A new audit by Nassau Comptroller George Maragos

A new audit by Nassau Comptroller George Maragos found the county's Office of Consumer Affairs failed to inspect and license local businesses, costing the county nearly $3 million in potential revenue. Maragos, a Democrat running for county executive, is shown on Wednesday, Aug. 23, 2017. Credit: Howard Schnapp

Nassau’s Office of Consumer Affairs failed to inspect and license local businesses, costing the county nearly $3 million in potential revenue, according to a new audit by County Comptroller George Maragos.

The report contends that Consumer Affairs has poor internal controls and oversight to reduce waste and fraud and is underfunded, with staffing down from 33 employees in 2012 to 25 at the end of 2016.

“Consumer Affairs is deficient in its mission to protect residents through adequate inspections of business establishments and to collect fees and fines,” said Maragos, a Democrat running for county executive. “It would seem that nothing less than a complete overhaul of the department’s control processes would be required to improve efficiency, strengthen enforcement and instill public confidence.”

In an unsigned response to the audit, Consumer Affairs called Maragos’ findings “erroneous” and insisted the department complied with all laws.

“Even with the limitations imposed by staffing, computer software of limited utility and difficulties with supervisors, every consumer compliant received by the office . . . was investigated,” the response said.

Auditors estimate the department failed to collect $2.9 million in potential fines and fees from Jan. 1, 2103 through Dec. 31, 2015. Consumer Affairs generated $5 million in revenue in 2015 and enforces 28 local laws.

Maragos said 12 major businesses, with a combined 72 locations, had failed to apply for a waiver that would allow them to avoid the expense of individually pricing every item for sale, costing the county $1.5 million in potential revenue.

But department officials said Maragos’ revenue number was inflated as not all businesses would seek the voluntary waiver.

The report identified a combined $1.34 million in revenue that is at risk because of invoices that could not be substantiated or past violations that appear to be unresolved.

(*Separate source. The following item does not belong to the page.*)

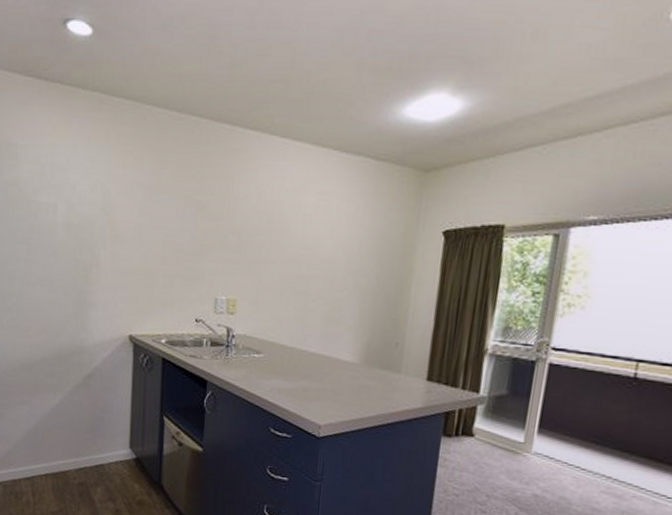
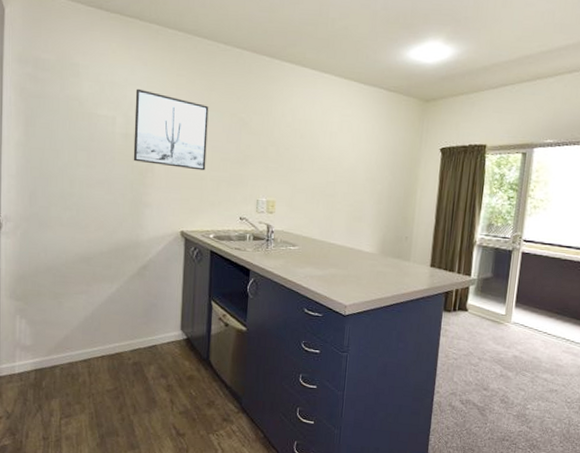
wall art: none [76,170,160,265] -> present [133,88,209,171]

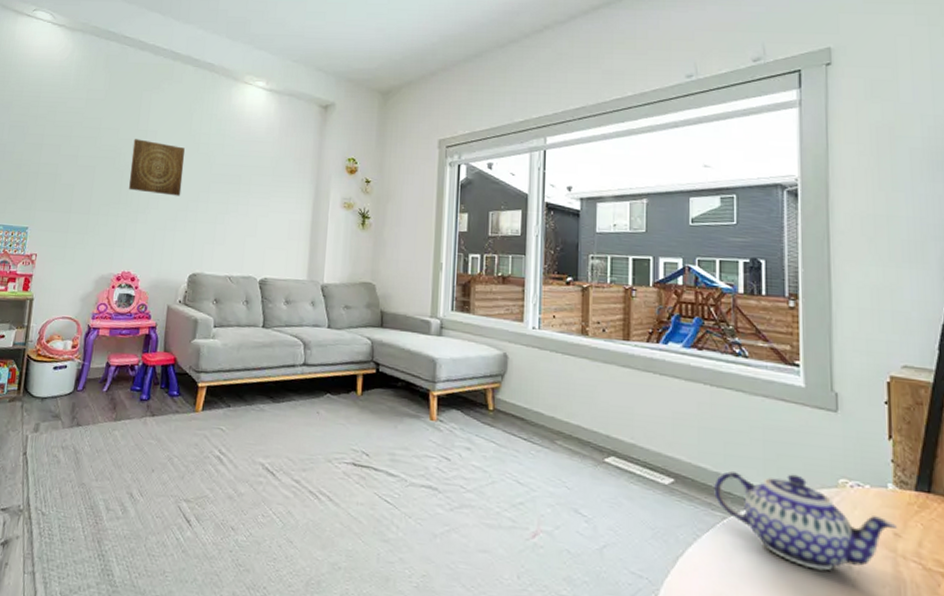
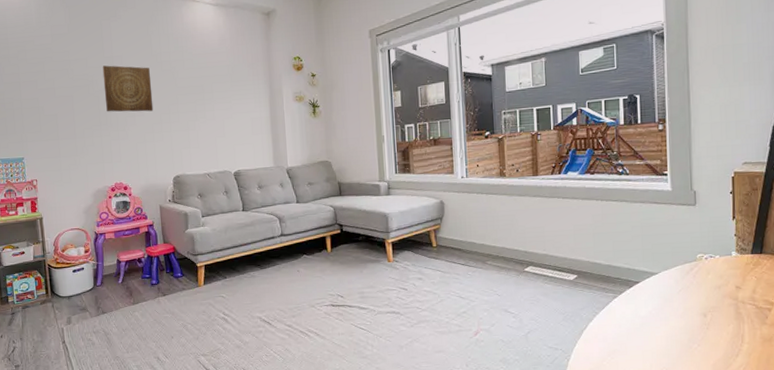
teapot: present [714,470,897,571] -> none [607,256,738,322]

Consumer Affairs Commissioner Madalyn Farley said she “will review [Maragos’] findings and respond accordingly.”

Auditors found that 76 of 95 businesses randomly identified through online searches — dry cleaners, laundries, locksmiths, scrap metal processors and storage warehouses — had not been properly licensed by Consumer Affairs, costing the county $36,000 in revenue.

The department is expected to begin licensing pet groomers and health clubs later this year but auditors suggested that the department “will be unable to enforce and collect” those fees because of staffing.

The review also found 15 percent of businesses using weights and measuring devices, such as supermarkets and gas stations, visited by auditors had not received mandatory inspections to ensure their equipment was accurate.

Consumer Affairs also failed to fingerprint home improvement contractors as required in the county’s code. But the department contends that finger printing is the responsibility of the police department and that Nassau’s provision could violate superseding state law.